FDA Lifts Clinical Hold on Neurizon's ALS Drug, Clearing Path for Human Trials

The U.S. Food and Drug Administration (FDA) has lifted a clinical hold on Neurizon's investigational drug for amyotrophic lateral sclerosis (ALS), paving the way for human trials to begin. The decision, announced by the Melbourne-based biotech company on Monday, marks a significant milestone in the development of NUZ-001, a potential treatment for ALS and other neurodegenerative diseases.

Clinical Hold Lifted After Preclinical Data Review

The FDA initially placed a hold on Neurizon's Investigational New Drug (IND) application for NUZ-001 in February, citing the need for additional preclinical animal exposure studies. The company stressed that no safety issues had been identified with the drug at that time.

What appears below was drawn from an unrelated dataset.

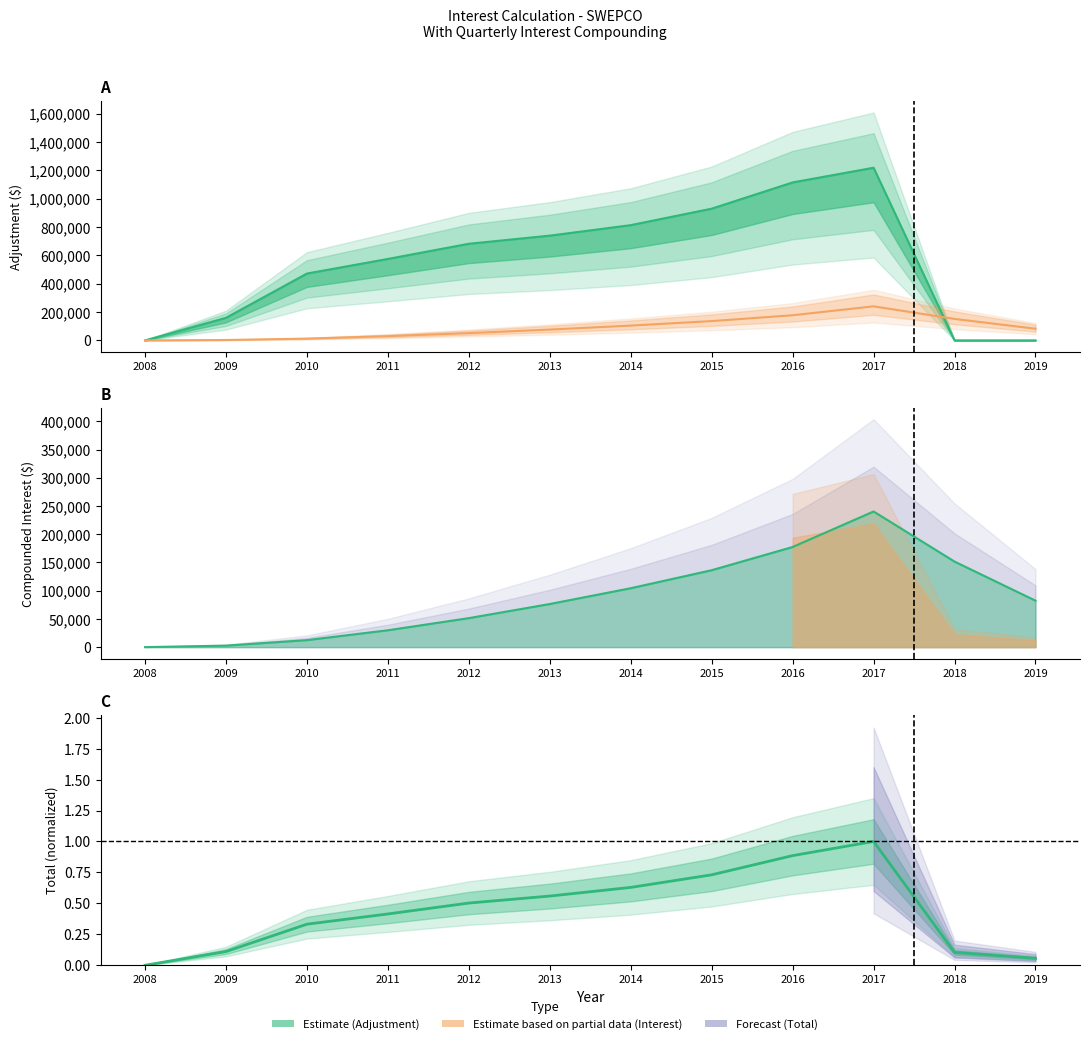

True or false: Adjustment By Year has a value of 489438.7 at 2015.

False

In response to the FDA's request, Neurizon conducted new preclinical studies in rats and dogs, submitting a clinical hold complete response letter in July. Despite the company's expectation of a response within 30 days, the FDA informed Neurizon in August that a decision would be delayed until October 3rd.

Neurizon attributed the extended timeline to broader issues affecting the FDA, including agency-wide restructuring and staffing reductions resulting from recent administrative reforms. These changes have reportedly impacted the FDA's ability to maintain timely review cycles.

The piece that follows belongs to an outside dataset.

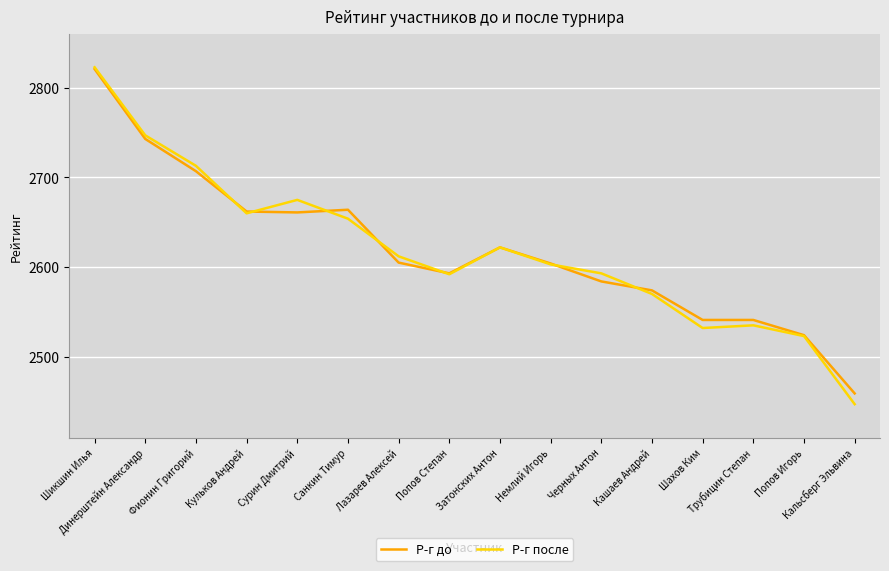

How many lines are shown in the chart?

2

HEALEY ALS Platform Trial Integration

With the clinical hold now lifted, NUZ-001 is set to enter clinical trials as part of the HEALEY ALS Platform Trial. This privately funded, adaptive trial hosted by Massachusetts General Hospital aims to study potential therapies for ALS.

Neurizon expects Mass General Hospital to file a protocol amendment to its IND as part of the HEALEY trial, with patient enrollment targeted to begin in the fourth quarter of 2025. The integration into the HEALEY trial represents a significant step forward for NUZ-001, potentially accelerating its development process.

Challenges in ALS Drug Development

The inclusion of NUZ-001 in the HEALEY ALS Platform Trial comes against a backdrop of challenging developments in ALS drug research. Since its inception in 2020, the HEALEY trial has seen several setbacks, mirroring the broader difficulties faced in developing effective treatments for ALS.

Notable failures within the HEALEY trial include investigational drugs from Denali, AbbVie, and Calico. To date, only two companies participating in HEALEY - Prilenia Therapeutics and Clene - have managed to produce sufficient positive biomarker data to advance their molecules to further stages of development.

These challenges underscore the complexity of ALS as a disease target and highlight the potential significance of Neurizon's progress with NUZ-001. As the drug moves into human trials, it joins a select group of candidates that have overcome initial regulatory hurdles in the pursuit of an effective ALS treatment.